A=180-( 71°+46.80027915261779°)
A=180°-( 117.80027915261779° )
A=62.19972084738221°

go to
c = 321 sin(71) (1/sin(A)), substitute A
c = 321 sin(71) (1/sin(62.19972084738221))
c = 343.11414209938454

angle A, angle B and little c to the nearest tenth.
A=62.2°
B=46.8°
c = 343.1

 

[nycmathguy]

View attachment 1869
In triangle ABC, with sides a, b, and c opposite the respective angles A, B, and C, the law of tangents states:

(a-b)/(a+b)=tan((A-B)/2)/tan((A+B)/2)….(1)

Similarly for other sides,

(b-c)/(b+c)=tan((B-C)/2)/tan((B+C)/2)….(2)

(c-a)/(c+a)=tan((C-A)/2)/tan((C+A)/2) …..(3)


if a = 321, b = 234 and angle C = 71°

(234-c)/(234+c)=tan((B-71)/2)/tan((B+71)/2)
c = 234 sin(71) (1/sin(B))...........(2a)

(c-321)/(c+321)=tan((71-A)/2)/tan((71+A)/2)
c = 321 sin(71) (1/sin(A))................(3a)

from (2a) and (3a) we have

234 sin(71) (1/sin(B))=321 sin(71) (1/sin(A))..........simplify

234/sin(B)=321/sin(A)

234sin(A)=321sin(B)

sin(A)=(321/234)sin(B)
sin(A)=(107/78)sin(B)
A=sin^-1((107/78)sin(B))

go to
c = 321 sin(71) (1/sin(A))................(3a), substitute A
c = 321 sin(71) (1/sin(sin^-1((107/78)sin(B))))
c = 321sin(71)(107/78) sin(B)..........(3b)

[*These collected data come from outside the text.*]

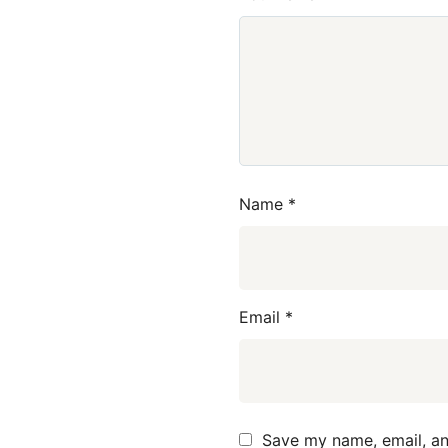
Name
*
Email
*
Save my name, email, and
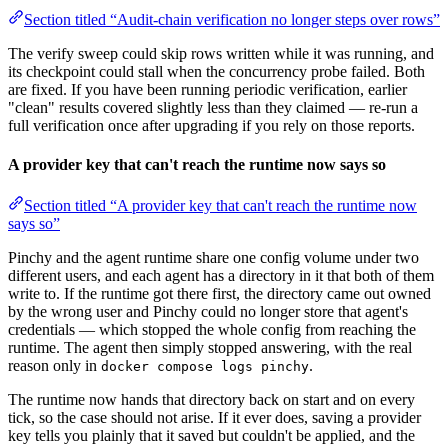
Section titled “Audit-chain verification no longer steps over rows”
The verify sweep could skip rows written while it was running, and
its checkpoint could stall when the concurrency probe failed. Both
are fixed. If you have been running periodic verification, earlier
"clean" results covered slightly less than they claimed — re-run a
full verification once after upgrading if you rely on those reports.
A provider key that can't reach the runtime now says so
Section titled “A provider key that can't reach the runtime now
says so”
Pinchy and the agent runtime share one config volume under two
different users, and each agent has a directory in it that both of them
write to. If the runtime got there first, the directory came out owned
by the wrong user and Pinchy could no longer store that agent's
credentials — which stopped the whole config from reaching the
runtime. The agent then simply stopped answering, with the real
reason only in
.
docker compose logs pinchy
The runtime now hands that directory back on start and on every
tick, so the case should not arise. If it ever does, saving a provider
key tells you plainly that it saved but couldn't be applied, and the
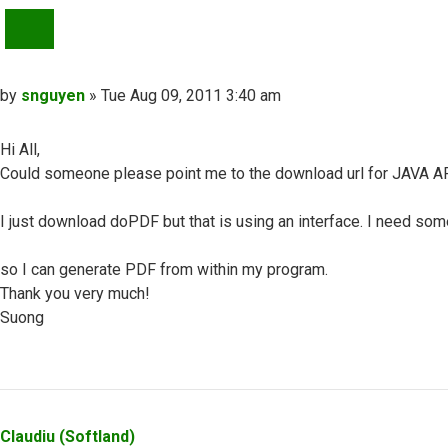
QUOTE
Post
by
snguyen
»
Tue Aug 09, 2011 3:40 am
Hi All,
Could someone please point me to the download url for JAVA AP
I just download doPDF but that is using an interface. I need some
so I can generate PDF from within my program.
Thank you very much!
Suong
Top
Claudiu (Softland)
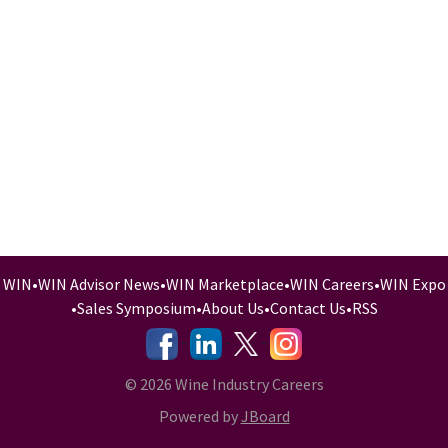
WIN
•
WIN Advisor News
•
WIN Marketplace
•
WIN Careers
•
WIN Expo
•
Sales Symposium
•
About Us
•
Contact Us
•
RSS
-
-
-
© 2026 Wine Industry Careers
Powered by
JBoard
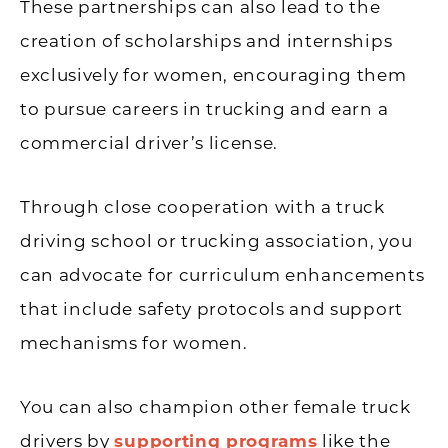
These partnerships can also lead to the
creation of scholarships and internships
exclusively for women, encouraging them
to pursue careers in trucking and earn a
commercial driver’s license.
Through close cooperation with a truck
driving school or trucking association, you
can advocate for curriculum enhancements
that include safety protocols and support
mechanisms for women.
You can also champion other female truck
drivers by
supporting programs
like the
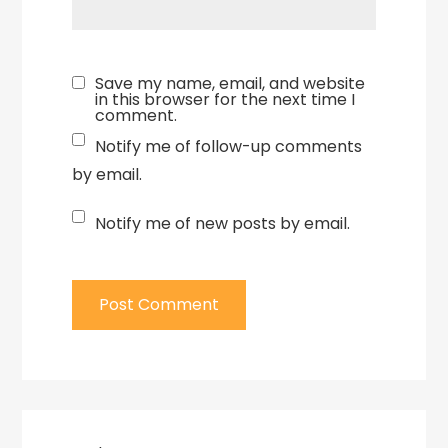
Save my name, email, and website
in this browser for the next time I
comment.
Notify me of follow-up comments
by email.
Notify me of new posts by email.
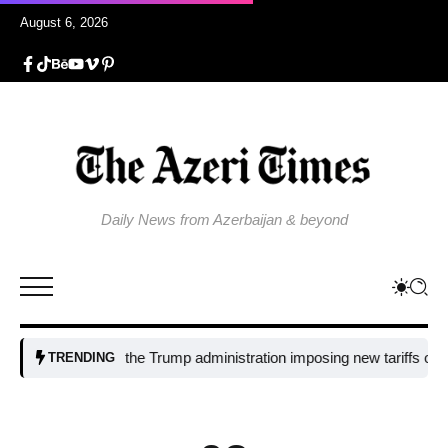
August 6, 2026
Daily News from Azerbaijan & beyond
Why is the Trump administration imposing new tariffs on polysilic
TRENDING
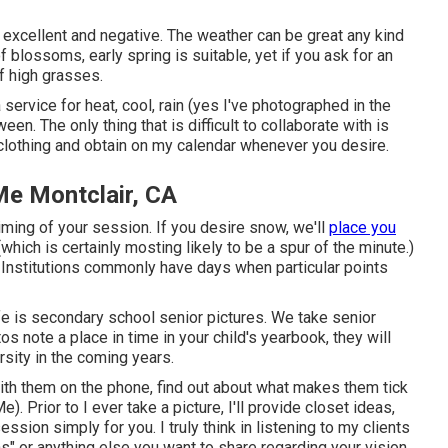
e excellent and negative. The weather can be great any kind
of blossoms, early spring is suitable, yet if you ask for an
of high grasses.
 service for heat, cool, rain (yes I've photographed in the
een. The only thing that is difficult to collaborate with is
 clothing and obtain on my calendar whenever you desire.
e Montclair, CA
 timing of your session. If you desire snow, we'll
place you
hich is certainly mosting likely to be a spur of the minute.)
? Institutions commonly have days when particular points
ife is secondary school senior pictures. We take senior
os note a place in time in your child's yearbook, they will
rsity in the coming years.
with them on the phone, find out about what makes them tick
 Prior to I ever take a picture, I'll provide closet ideas,
ssion simply for you. I truly think in listening to my clients
s" or anything else you want to share regarding your vision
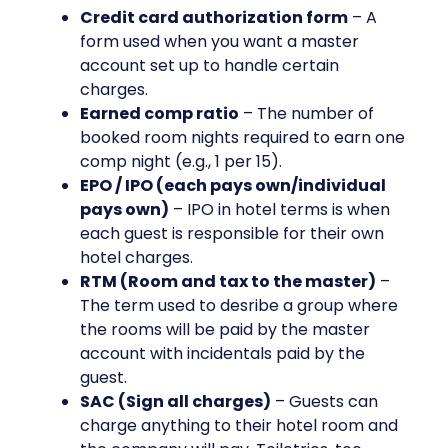
Credit card authorization form
– A
form used when you want a master
account set up to handle certain
charges.
Earned comp ratio
– The number of
booked room nights required to earn one
comp night (e.g., 1 per 15).
EPO / IPO (each pays own/individual
pays own)
– IPO in hotel terms is when
each guest is responsible for their own
hotel charges.
RTM (Room and tax to the master)
–
The term used to desribe a group where
the rooms will be paid by the master
account with incidentals paid by the
guest.
SAC (Sign all charges)
– Guests can
charge anything to their hotel room and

from (2a) and (3b) we have

234 sin(71) (1/sin(B))=321sin(71)(107/78) sin(B).......solve for B

234/sin(B)=321(107/78) sin(B)
sin^2(B)=234/(321(107/78))
sin^2(B)=6084/11449

sin(B)=sqrt(6084/11449)

sin(B)=0.7289719626168224

B=sin^-1(0.7289719626168224)
B=46.80027915261779°

since given C = 71°, then angle A will be

A=180-( 71°+46.80027915261779°)
A=180°-( 117.80027915261779° )
A=62.19972084738221°

go to
c = 321 sin(71) (1/sin(A)), substitute A
c = 321 sin(71) (1/sin(62.19972084738221))
c = 343.11414209938454

angle A, angle B and little c to the nearest tenth.
A=62.2°
B=46.8°
c = 343.1

Wow! This is complicated. I can find angles A and B and side c without the law of tangents. So, I will stick to the law of sines and law of cosines. Why complicate my life? Right?